While Mayweather has fought his last 11 bouts in Las Vegas, where he now lives, he has expressed a curiosity in exploring the possibility of fighting in New York. Yormark wasn’t aware of Mayweather’s plans to apply for a promoter’s license here, but he’s encouraged by the move as it shows Mayweather’s interest in coming to New York in some capacity.
“I think by going for a license he sees the value of hopefully one day fighting in New York,” Yormark said in a phone interview on Thursday. “And I think when he makes that decision at some point I feel very confident that Brooklyn will be that destination at the Barclays Center. They haven’t made any decision on Sept. 13 and hopefully we’ll receive great consideration.”
Yormark said he’s in constant contact with Mayweather’s reps and that he continues to talk to them about coming to Brooklyn, either in September or for future fights.
“From my point of view, we continue to work any and all channels in order to encourage Mayweather to come to Brooklyn,” Yormark said. “And my gut tells me at some point in time he’s going to realize it would be a great move for his career. I will patiently await the moment when he realizes this is something that he wants to do.”
But the New York-based promoter Lou DiBella thinks it’s more possible that Mayweather is getting a license to promote his own fighters instead of himself, because of the tax repercussions involved in doing business here. New York’s state income tax is 8.82%; boxers also must also contend with the city’s 4% unincorporated business tax while Nevada doesn’t charge income or business tax on fighters, according to Forbes.com. (However, Yormark has said in the past the tax issue won’t be an issue for Mayweather Jr. because of the financial package offered him to fight at Barclays.)
“It’s hard for me to believe that he’s going to fight here,” DiBella said in a phone interview. “Floyd can afford to do whatever he wants but given the tax implications in New York compared to Nevada, I’d think he’s doing it to promote his own fighters or to just keep his options open. Now, if he doesn’t care about the money and he just wants to fight here that’s something different.”
Mayweather (46-0, 26 knockouts) has said he will not work with Golden Boy Promotions now that Richard Schaefer has left the company, a situation that has led Mayweather to say he will self-promote his next bout for the first time, according to David Mayo of Mlive.com, who first reported the news of Mayweather applying for a license in New York.

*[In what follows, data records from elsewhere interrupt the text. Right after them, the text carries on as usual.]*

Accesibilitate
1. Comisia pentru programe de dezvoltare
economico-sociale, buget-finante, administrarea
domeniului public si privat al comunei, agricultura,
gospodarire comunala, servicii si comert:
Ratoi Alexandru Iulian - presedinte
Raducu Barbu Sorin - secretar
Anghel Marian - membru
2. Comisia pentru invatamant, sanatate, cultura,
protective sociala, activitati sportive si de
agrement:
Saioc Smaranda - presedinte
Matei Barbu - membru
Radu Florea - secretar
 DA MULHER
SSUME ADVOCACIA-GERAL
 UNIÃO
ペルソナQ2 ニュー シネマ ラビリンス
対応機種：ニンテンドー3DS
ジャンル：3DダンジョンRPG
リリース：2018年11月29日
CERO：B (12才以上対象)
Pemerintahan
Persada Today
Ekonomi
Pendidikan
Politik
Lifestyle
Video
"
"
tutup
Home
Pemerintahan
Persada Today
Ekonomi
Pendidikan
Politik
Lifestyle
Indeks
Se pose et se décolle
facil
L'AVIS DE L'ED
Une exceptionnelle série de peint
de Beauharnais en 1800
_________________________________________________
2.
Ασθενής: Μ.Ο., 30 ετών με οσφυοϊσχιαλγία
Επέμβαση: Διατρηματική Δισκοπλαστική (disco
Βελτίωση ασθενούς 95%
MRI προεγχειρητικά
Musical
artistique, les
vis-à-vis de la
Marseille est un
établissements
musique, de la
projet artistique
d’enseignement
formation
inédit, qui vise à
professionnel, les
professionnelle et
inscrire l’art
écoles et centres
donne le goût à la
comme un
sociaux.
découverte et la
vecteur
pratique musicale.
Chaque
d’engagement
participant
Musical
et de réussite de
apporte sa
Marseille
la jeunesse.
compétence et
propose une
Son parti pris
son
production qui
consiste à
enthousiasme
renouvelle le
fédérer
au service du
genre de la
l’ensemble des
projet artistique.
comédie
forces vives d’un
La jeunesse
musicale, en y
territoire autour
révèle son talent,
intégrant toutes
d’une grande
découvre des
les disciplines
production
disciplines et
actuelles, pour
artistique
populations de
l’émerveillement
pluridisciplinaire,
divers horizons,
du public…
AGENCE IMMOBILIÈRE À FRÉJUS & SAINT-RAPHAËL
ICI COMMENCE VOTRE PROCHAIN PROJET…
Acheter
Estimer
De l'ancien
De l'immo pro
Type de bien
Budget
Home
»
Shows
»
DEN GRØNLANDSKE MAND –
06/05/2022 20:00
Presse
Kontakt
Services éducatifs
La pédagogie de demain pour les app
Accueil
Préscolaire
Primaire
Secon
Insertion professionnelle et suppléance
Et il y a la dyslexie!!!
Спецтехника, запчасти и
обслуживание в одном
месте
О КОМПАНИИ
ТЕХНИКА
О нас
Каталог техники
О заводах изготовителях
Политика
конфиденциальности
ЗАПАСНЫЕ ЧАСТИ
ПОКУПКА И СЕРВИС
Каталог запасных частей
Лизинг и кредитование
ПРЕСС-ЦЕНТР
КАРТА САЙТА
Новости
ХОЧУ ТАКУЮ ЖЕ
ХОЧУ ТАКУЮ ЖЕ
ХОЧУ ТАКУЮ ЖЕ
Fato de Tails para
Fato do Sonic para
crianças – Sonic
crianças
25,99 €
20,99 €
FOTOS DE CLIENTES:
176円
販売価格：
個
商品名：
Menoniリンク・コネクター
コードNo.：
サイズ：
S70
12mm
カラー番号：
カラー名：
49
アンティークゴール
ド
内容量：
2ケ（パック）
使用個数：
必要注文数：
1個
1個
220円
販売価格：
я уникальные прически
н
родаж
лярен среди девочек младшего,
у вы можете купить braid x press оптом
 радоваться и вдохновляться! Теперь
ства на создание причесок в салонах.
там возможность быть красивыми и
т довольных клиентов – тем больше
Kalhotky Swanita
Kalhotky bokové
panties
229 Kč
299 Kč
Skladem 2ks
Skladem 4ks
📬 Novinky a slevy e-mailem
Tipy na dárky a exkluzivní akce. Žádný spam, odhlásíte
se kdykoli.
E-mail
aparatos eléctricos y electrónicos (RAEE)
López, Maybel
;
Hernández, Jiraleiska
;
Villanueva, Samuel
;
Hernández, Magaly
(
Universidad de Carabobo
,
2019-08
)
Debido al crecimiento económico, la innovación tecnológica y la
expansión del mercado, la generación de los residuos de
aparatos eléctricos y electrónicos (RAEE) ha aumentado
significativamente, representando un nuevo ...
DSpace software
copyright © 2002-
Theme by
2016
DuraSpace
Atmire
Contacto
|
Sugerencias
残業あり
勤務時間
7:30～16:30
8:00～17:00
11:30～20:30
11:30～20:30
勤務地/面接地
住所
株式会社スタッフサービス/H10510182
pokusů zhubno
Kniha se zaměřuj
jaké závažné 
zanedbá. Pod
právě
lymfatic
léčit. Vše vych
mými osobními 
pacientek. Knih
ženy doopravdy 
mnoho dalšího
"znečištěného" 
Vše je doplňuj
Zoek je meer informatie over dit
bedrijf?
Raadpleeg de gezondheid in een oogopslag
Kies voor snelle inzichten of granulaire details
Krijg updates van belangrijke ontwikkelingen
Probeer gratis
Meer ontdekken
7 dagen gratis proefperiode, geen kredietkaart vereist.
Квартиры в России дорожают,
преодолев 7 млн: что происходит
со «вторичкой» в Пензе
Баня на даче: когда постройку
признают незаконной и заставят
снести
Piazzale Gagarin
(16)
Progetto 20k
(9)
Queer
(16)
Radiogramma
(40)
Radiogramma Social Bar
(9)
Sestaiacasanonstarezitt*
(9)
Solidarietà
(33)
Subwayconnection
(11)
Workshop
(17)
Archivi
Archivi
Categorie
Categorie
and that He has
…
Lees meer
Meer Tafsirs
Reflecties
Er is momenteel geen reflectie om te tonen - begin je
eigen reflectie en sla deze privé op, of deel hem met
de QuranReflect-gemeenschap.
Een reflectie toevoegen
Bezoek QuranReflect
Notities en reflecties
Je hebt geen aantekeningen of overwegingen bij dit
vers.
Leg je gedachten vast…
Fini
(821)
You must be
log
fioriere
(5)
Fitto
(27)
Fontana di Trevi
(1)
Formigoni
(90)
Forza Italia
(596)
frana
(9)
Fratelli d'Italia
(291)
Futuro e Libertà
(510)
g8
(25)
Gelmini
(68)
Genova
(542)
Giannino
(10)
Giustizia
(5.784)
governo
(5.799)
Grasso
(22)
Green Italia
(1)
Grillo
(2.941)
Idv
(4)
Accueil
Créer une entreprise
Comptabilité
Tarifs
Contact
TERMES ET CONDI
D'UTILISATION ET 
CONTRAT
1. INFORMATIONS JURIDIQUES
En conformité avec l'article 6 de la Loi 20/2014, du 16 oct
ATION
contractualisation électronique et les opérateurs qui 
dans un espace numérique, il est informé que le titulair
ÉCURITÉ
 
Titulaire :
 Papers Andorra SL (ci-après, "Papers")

Madison Square Garden isn’t viewed as a possible landing spot for Mayweather since the Eagles have a scheduled concert there on Sept. 13.
“I have a bunch of fighters,” Ellerbe told Mayo of why the company sought the promoter’s license in New York. “I have to keep them busy and I have to be in the position to do their fights in a bunch of different states."
DiBella allowed that a Mayweather fight in New York would be a windfall for the business of the sport here given Mayweather’s status as the top pound-for-pound fighter.
“I would view it as a positive and I’d welcome it with open arms,” DiBella said.
Mayweather won a difficult majority decision against Maidana on May 3 in Las Vegas, leading to the rematch, though no deal has been officially announced yet.
Mayweather revealed news of the bout to face Maidana before Sunday’s BET Awards.
“Sept. 13, back to business, Marcos Maidana-Floyd Mayweather, part II,” Mayweather said on the red carpet. “And then in May, I’m fighting in May and I’ll have a big surprise for ya’ll.”
Mitch Abramson covers boxing for the New York Daily News and BoxingScene.com.